Section 3. Requirements for Approval and Registration. — The requirements for approval and registration as provided for in Section 2 above include, but are not limited to the following:

a. xxx xxx xxx

b. xxx xxx xxx

c. The royalty/rental contracts involving manufacturing' royalty, e.g., actual transfers of technological services such as secret formula/processes, technical know how and the like shall not exceed five (5) per cent of the wholesale price of the commodity/ties manufactured under the royalty agreement. For contracts involving 'marketing' services such as the use of foreign brands or trade names or trademarks, the royalty/rental rate shall not exceed two (2) per cent of the wholesale price of the commodity/ties manufactured under the royalty agreement. The producer's or foreign licensor's share in the proceeds from the distribution/exhibition of the films shall not exceed sixty (60) per cent of the net proceeds (gross proceeds less local expenses) from the exhibition/distribution of the films. ... (Emphasis supplied.) (p. 27, Rollo.)

Clearly, no royalty is payable on the wholesale price of finished products imported by the licensee from the licensor. However, petitioner argues that the law applicable to its case is only Section 29(a)(1) of the Tax Code which provides:

(a) Expenses. — (1) Business expenses. — (A) In general. — All ordinary and necessary expenses paid or incurred during the taxable year in carrying on any trade or business, including a reasonable allowance for salaries or other compensation for personal services actually rendered; travelling expenses while away from home in the pursuit of a trade, profession or business, rentals or other payments required to be made as a condition to the continued use or possession, for the purpose of the trade, profession or business, for property to which the taxpayer has not taken or is not taking title or in which he has no equity.
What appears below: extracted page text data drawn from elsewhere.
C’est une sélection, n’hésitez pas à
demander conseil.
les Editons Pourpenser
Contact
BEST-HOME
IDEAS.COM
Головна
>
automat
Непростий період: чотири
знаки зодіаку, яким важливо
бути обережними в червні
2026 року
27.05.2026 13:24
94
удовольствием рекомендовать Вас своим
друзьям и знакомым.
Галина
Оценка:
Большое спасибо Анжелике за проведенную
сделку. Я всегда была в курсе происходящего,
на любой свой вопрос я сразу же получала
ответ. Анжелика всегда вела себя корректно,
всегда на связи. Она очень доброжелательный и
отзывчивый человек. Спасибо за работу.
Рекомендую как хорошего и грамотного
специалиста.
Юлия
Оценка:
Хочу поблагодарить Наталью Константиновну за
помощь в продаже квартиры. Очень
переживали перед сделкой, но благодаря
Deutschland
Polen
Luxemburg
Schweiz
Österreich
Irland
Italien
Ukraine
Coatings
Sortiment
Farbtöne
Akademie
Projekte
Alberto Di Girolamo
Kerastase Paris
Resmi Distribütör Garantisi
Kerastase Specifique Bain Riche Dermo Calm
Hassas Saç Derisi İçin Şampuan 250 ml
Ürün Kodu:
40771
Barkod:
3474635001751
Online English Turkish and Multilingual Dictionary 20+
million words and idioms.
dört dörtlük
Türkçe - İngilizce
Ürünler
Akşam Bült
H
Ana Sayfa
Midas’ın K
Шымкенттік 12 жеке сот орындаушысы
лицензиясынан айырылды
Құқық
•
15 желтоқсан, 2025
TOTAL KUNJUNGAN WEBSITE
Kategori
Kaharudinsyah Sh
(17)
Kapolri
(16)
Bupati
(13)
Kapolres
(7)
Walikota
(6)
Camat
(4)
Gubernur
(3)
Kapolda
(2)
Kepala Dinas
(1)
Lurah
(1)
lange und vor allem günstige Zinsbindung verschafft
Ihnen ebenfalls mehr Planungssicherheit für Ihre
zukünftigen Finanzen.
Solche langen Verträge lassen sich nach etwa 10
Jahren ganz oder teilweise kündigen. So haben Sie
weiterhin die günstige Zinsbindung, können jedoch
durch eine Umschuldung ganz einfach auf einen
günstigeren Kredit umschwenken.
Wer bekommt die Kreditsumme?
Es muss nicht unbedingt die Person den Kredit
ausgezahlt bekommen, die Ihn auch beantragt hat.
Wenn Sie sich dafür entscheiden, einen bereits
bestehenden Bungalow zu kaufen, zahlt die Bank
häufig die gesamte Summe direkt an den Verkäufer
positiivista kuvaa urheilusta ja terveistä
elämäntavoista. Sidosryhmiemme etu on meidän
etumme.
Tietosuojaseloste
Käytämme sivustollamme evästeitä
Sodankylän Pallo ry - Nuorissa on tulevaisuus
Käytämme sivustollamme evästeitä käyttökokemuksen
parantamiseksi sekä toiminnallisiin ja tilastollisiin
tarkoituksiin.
Petitioner points out that the Central bank "has no say in the assessment and collection of internal revenue taxes as such power is lodged in the Bureau of Internal Revenue," that the Tax Code "never mentions Circular 393 and there is no law or regulation governing deduction of business expenses that refers to said circular." (p. 9, Petition.)

The argument is specious, for, although the Tax Code allows payments of royalty to be deducted from gross income as business expenses, it is CB Circular No. 393 that defines what royalty payments are proper. Hence, improper payments of royalty are not deductible as legitimate business expenses.

CB Circular No. 393 dated December 7,1983 was published in the Official Gazette issue of December 17,1973 (69 O.G. No. 51, p. 11737). Circulars issued by the Central Bank in the exercise of its authority under the Central Bank Act, and which have been duly published in the Official Gazette, have the force and effect of law (People vs. Que Po Lay, 94 Phil. 640; Lim Hoa Ting vs. Central Bank, 104 Phil. 573). They are binding on everybody, the petitioner, as much as the public respondent.

WHEREFORE, finding no reversible error in the decision of the Court of Tax Appeals, the petition for review is denied. Costs against the petitioner.

SO ORDERED.

Narvasa, Cruz, Gancayco and Medialdea, JJ., concur.